A raíz de que el pasado 29 de octubre una DANA asolara varios territorios en España, muchas personas, en su mayoría gente muy joven, se movilizaron de un lugar a otro para limpiar, repartir alimentos, llevar consuelo… De repente, donde uno ponía la mirada creyendo que solo vería destrucción y dolor, también podía ver las semillas de fraternidad, esperanza y comunidad que iban germinando. Más cerca de nosotros, poco después de que se conociera el resultado electoral del 5 de noviembre en los Estados Unidos, grupos de amigos en distintos lugares se han estado organizando para ofrecer cuidado y apoyo a familias migrantes y a minorías vulnerables o para compartir pequeñas acciones que pueden realizar las personas, individualmente, para el cuidado del medioambiente.
Es verdad que cuando el futuro inmediato se vuelve complicado todos queremos volver al pasado y hacer las cosas de manera diferente. Pero lo cierto es que donde hay que actuar es en el presente, no solo intentando crear cosas nuevas, sino también alentando lo ya creado, dejándonos inspirar por quienes están mejorando el mundo con su tiempo y esfuerzo, ayudándoles a ayudar.
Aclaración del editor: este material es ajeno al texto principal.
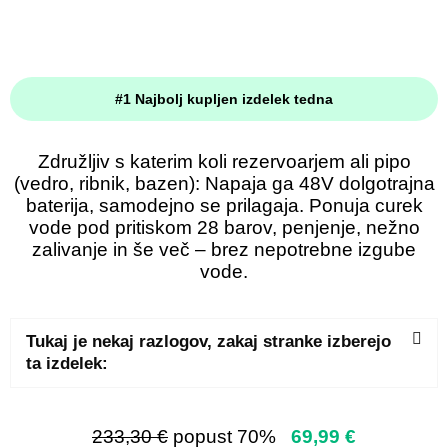
#1 Najbolj kupljen izdelek tedna
Združljiv s katerim koli rezervoarjem ali pipo
(vedro, ribnik, bazen): Napaja ga 48V dolgotrajna
baterija, samodejno se prilagaja. Ponuja curek
vode pod pritiskom 28 barov, penjenje, nežno
zalivanje in še več – brez nepotrebne izgube
vode.
Tukaj je nekaj razlogov, zakaj stranke izberejo
ta izdelek:
233,30 €
popust 70%
69,99 €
En nuestro país hay quienes están trabajando con la población haitiana despojada arbitraria e injustamente de derechos. Hay quien, en un rincón silencioso de su hogar, teje prótesis mamarias para pacientes sobrevivientes de cáncer. Otras personas están cuidando la educación y la salud física y mental de niños con situaciones familiares muy complejas. Hay hombres y mujeres dedicados a mejorar la vida de personas con discapacidad, haciéndoles saber que no son deshechos de este mundo eficiente y falsamente exitoso. Hay, incluso, varios internos en los centros penitenciarios haciendo todo lo humanamente posible para que de los lugares más oscuros del corazón humano brote algo de luz que ilumine el lugar que habitan.
Todos ellos —voluntarias y voluntarios de nuestro país y de todo el mundo— son la justa medida de humedad que mantiene fértil la tierra. Y aunque muchas cosas vayan mal, aunque el presente no sea como lo esperábamos, hay una cosa que sí puede ir bien: la posibilidad de hacer de cada uno de nosotros una huella de amor que marque la vida de los otros, mejorándolas.